His work inhabits hotel lobbies and high-speed trains, long-gone poolside summers and clapped-out pubs. Lightish verse ("Damn Right I Got the Blues: Ovid Live in Tomis") rubs shoulders with near-epics, by O'Brien's standards, like "Thirteen O'Clocks". Balancing this diversity are poems that begin like photocopies of each other: "As the light fails/Down on the path by the Metro line…men walk with dogs" ("Daylight Saving") and "The path that runs beside the Metro, walked/By sober adults and their upright dogs" ("Wendigo").

O'Brien is especially good at comic spikiness. The Larkinesque "Old Lads at the Ramshill Hotel" pokes fun at ageing crooners – "these wobbly suitors with grease-grey quiffs/And suits which are older than they are" – serenading "ferocious and backcombed, the cackling ladies". But when O'Brien asks, "What lady can resist such old-school, old-world/Underwear-removing charm", one isn't sure whether to cry with laughter or at the pathos of it all.

The pleasures and despair of old-school old-worlds are threaded through the 39 poems. O'Brien's title work is a fond(ish) reverie for librarians who looked "like Françoise Hardy's shampooed sisters". These "ice queens in the realms of gold" are frozen both by memory and, as the Keats quote hints, by art: "Once I glimpsed the staffroom/Where they smoked and (if the novels/Were correct) would speak of men."

Beauty's fragility in the face of mortality runs throughout.
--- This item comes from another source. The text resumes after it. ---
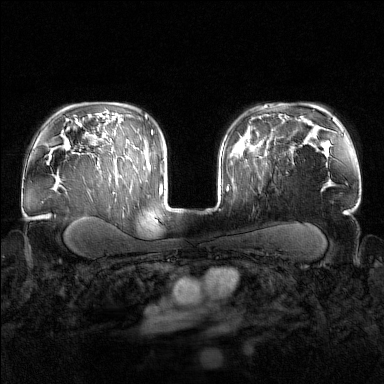
Breast MRI (dynamic contrast-enhanced), one axial slice. Slice 112 of 160 in the series (ordered by position). Dynamic contrast-enhanced series, time point 2 of 7 at this slice position (early post-contrast). 1.5 T. TE 1.8 ms, TR 4.8 ms. 1 mm slice thickness. 384 × 384 image matrix, field of view 340 × 340 mm. Female patient.
Structures marked on this image (semi-automatic segmentation, software-assisted and operator-edited):
- enhancing-tissue mask used for the functional tumour volume (all voxels passing the contrast-enhancement thresholds inside the analysis volume; usually the tumour): bounding box [x1, y1, x2, y2] px = [245, 143, 267, 153]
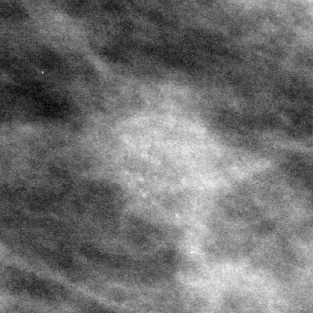
Cropped region of a digitized screen-film mammogram centred on a radiologist-marked abnormality; left breast; MLO view.
Marked abnormality: calcifications, morphology amorphous, distribution clustered; BI-RADS assessment category 4; subtlety rating 1 on a 1 (subtle) to 5 (obvious) scale; pathology (as recorded): benign.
O'Brien pours cold water over comforting expressions of eternity more than once: "The morning lasts forever. It does not" ("Always"). "This too is forever, forever and ever, amen,/Impossible, impossible…" ("Wedding Breakfast")

The lure of artistic memorialisation offers scant consolation. In "War Graves", O'Brien asks: "Must this be/'The trap of elegy', to find ourselves composed/Entirely of literature. To have no exit from the immortality that holds us… ." Amnesiac generations transform the transcendental promise of an afterlife into prison sentences without parole: "an ignorant posterity/That cannot seal the yawning grave, still less survive it?" If O'Brien's politicised raging is a bit obvious, his intimations of mortality are anything but. One of our finest poets just got finer still.